NBC and the other MSM’s have a very difficult job: Report deteriorating world and national conditions, without portraying the man responsible as being anyway involved or in any negative light. Show some mercy for the exhausted writers!
Obama, the King Midas of Poo - everything he touches turns to...
Par for the course in that part of the world.
I wonder whatever happened to his Amazonian Guards?
“They are my heroes,” McCain said of the rebels as he walked out of a local hotel in Benghazi. He was traveling in an armored Mercedes jeep and had a security detail.
McCain, one of the strongest proponents in Congress of the U.S. military intervention in Libya, said he planned to meet with the rebel National Transition Council, the de-facto government in the eastern half of the country.
True enough.
There's been war over there forever, fighting over the SAME OLE STUFF: water, land and power.
Thus the human condition.
Probably joined a convent.
It is my belief that involvement in such conflicts should only be based on a direct and significant national interest. Direct (directly affecting the US) and significant (e.g. while the oil in Saudi Arabia or the oil sands in Canada are significant/important, the waxy limited supplies in Uganda are not and would merely add to a rounding error). However, if a situation doesn't have a direct and significant national interest to the US, then there is no way to go and spread (real) democracy and/or (merely feel-good) 'democracy' there. It only leads to excessive pain and suffering for the people there.
Sure, Libya and Syria were not gardens of Eden under Qaddafi and Assad, but things are definitely far worse now for the people. Libya is not a failed state ...it is a series of failed states that are still called Libya in aggregate. Syria on the other hand has become the birthplace for the most competent Qaeda offshoot so far - ISIS - and the rebel controlled areas have become veritable hells on earth. Egypt managed to go from Mubarak into the hands of Morsi and the Muslim Brotherhood, something that was amazingly cheered at first - but the real colors of the MB came through, and Morsi's attempt at being the next Pharoah backfired and ...amazingly ....now we have a younger version of Mubarak. Another army chap, but now several decades younger than Mubarak.
Anyways, I am not knocking democracy. However, the larger picture needs to be taken into consideration. Removing monsters only to give place to far greater and more vicious monstrosities is not proper. It is wrong. Especially when there is no direct and significant national interest to the US.

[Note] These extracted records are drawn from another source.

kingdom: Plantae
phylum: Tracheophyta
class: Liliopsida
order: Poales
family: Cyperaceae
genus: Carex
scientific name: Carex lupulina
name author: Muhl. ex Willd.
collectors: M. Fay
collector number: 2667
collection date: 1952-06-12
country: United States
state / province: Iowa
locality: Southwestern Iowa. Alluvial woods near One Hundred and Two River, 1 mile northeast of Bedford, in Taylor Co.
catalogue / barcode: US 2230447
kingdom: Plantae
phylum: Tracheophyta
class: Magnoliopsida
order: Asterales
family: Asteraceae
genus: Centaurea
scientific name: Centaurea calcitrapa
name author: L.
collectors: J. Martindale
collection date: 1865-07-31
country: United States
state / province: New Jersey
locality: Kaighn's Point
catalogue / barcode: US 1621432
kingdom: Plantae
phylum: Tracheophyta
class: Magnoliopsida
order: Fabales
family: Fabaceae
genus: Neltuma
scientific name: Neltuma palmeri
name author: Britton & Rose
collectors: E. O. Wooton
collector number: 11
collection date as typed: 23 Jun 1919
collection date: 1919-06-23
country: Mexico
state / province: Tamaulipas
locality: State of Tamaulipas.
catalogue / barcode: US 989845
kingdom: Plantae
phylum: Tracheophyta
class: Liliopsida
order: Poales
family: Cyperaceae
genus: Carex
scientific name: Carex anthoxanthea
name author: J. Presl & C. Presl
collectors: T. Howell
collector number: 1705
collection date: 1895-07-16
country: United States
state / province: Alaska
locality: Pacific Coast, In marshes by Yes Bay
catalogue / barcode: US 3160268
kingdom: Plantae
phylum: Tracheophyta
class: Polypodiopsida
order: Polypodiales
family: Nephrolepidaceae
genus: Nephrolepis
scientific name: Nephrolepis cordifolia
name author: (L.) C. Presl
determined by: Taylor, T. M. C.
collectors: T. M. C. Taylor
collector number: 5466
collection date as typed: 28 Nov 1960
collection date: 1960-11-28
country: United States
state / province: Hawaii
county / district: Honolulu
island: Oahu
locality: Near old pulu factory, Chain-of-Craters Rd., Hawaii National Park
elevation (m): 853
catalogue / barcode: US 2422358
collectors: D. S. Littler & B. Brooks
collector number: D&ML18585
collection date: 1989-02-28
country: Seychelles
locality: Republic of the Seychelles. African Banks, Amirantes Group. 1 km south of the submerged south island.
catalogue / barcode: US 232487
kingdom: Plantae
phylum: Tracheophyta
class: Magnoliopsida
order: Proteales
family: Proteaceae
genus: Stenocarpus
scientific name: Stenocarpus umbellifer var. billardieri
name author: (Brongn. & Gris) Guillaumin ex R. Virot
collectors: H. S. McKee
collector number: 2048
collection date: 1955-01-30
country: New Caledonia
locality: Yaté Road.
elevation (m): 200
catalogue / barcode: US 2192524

By the way this is why I have left Iraq - another country that is currently more of a mess than it was under Saddam Hussein - from my list above. Sure, Saddam was a monster, and his sons had certain habits that were not pleasurable to anyone who had a daughter, was part of the national soccer team, or happened to be an ethnic Kurd. However, the situation currently for your average Iraqi is far worse - probably the only people who are better off are the ethnic Kurds, who have come together to form their own defacto state, and are protected by their (effective) Pershmarga militia. However, the saving grace is that the US had a direct and significant national interest, which is a case that is not applicable to Libya/Syria et al.
Democracy, and even 'democracy', is ok when there is a direct and significant national interest. However, doing it for the sake of it, or because a country's leader is a bad, bad man, is not proper ...especially when it leads to more bloodshed in two years than was caused by the bad, bad man in over a decade.
Soon, if someone wants the oil there, they will have to have a mercinary army to protect the facilities. Screw the rest of the country, and just set up Exxon zones.